Souvent, dans l'éden bleu de l'étrange idéal,
Que, frissonnant, sentant à peine que j'existe,
J'aperçois à travers mon humanité triste,
Comme par les barreaux d'un blême cabanon,
Je vois éclore, au fond d'une lueur sans nom,
De monstrueuses fleurs et d'effrayantes roses:

Je sens que par devoir j'écris toutes ces choses
Qui semblent, sur le fauve et tremblant parchemin,
Naître sinistrement de l'ombre de ma main.
Est-ce que par hasard, grande haleine insensée
Des prophètes, c'est toi qui troubles ma pensée?
Où donc m'entraîne-t-on dans ce nocturne azur?
Est-ce un ciel que je vois? Est-ce le rêve obscur
Dont j'aperçois la porte ouverte toute grande?

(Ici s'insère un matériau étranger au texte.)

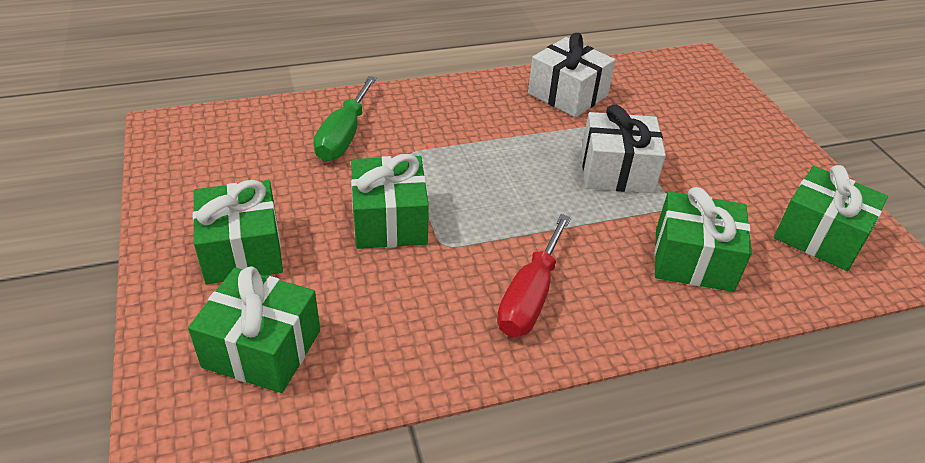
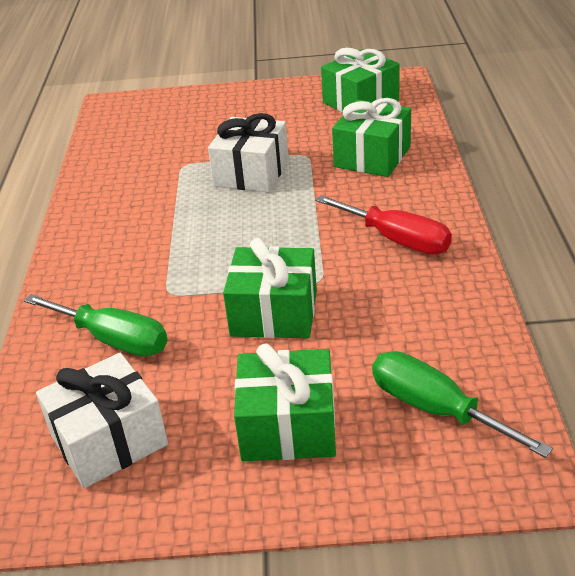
camera: 70 degrees left, 5 degrees down
(262, 348) = (435, 409): green gift -> green screwdriver
(567, 94) = (122, 181): white gift -> white gift (109, 440)

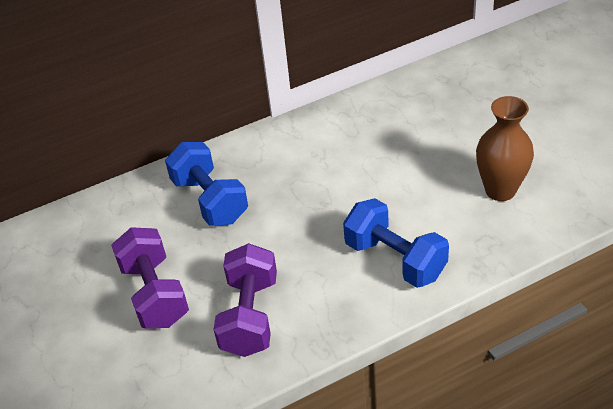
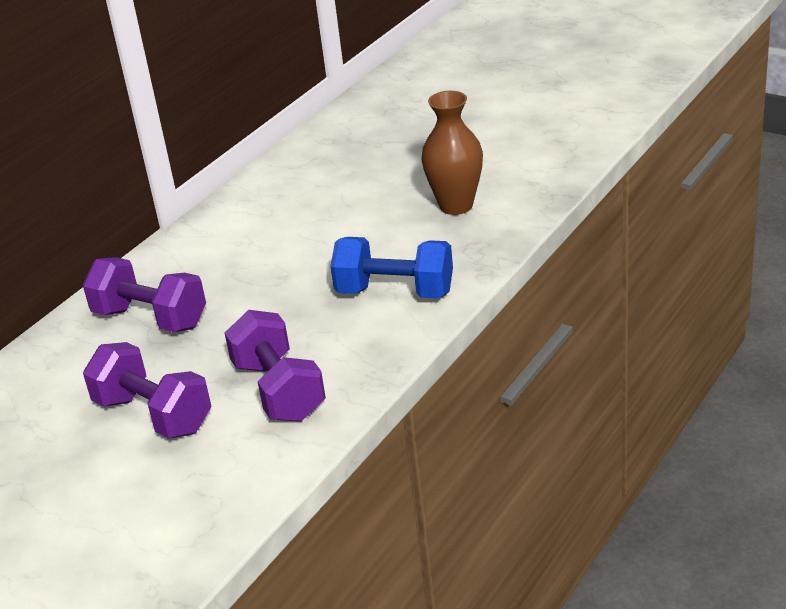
camera: 30 degrees left, 10 degrees down
(210, 200) = (150, 318): blue dumbbell -> purple dumbbell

Est-ce que j'obéis? est-ce que je commande?
Ténèbres, suis-je en fuite? est-ce moi qui poursuis?
Tout croule; je ne sais par moments si je suis
Le cavalier terrible ou le cheval farouche;
J'ai le sceptre à la main et le mors dans la bouche;
Ouvrez-vous que je passe, abîmes, gouffre bleu,
Gouffre noir! Tais-toi, foudre! Où me mènes-tu, Dieu?
Je suis la volonté, mais je suis le délire.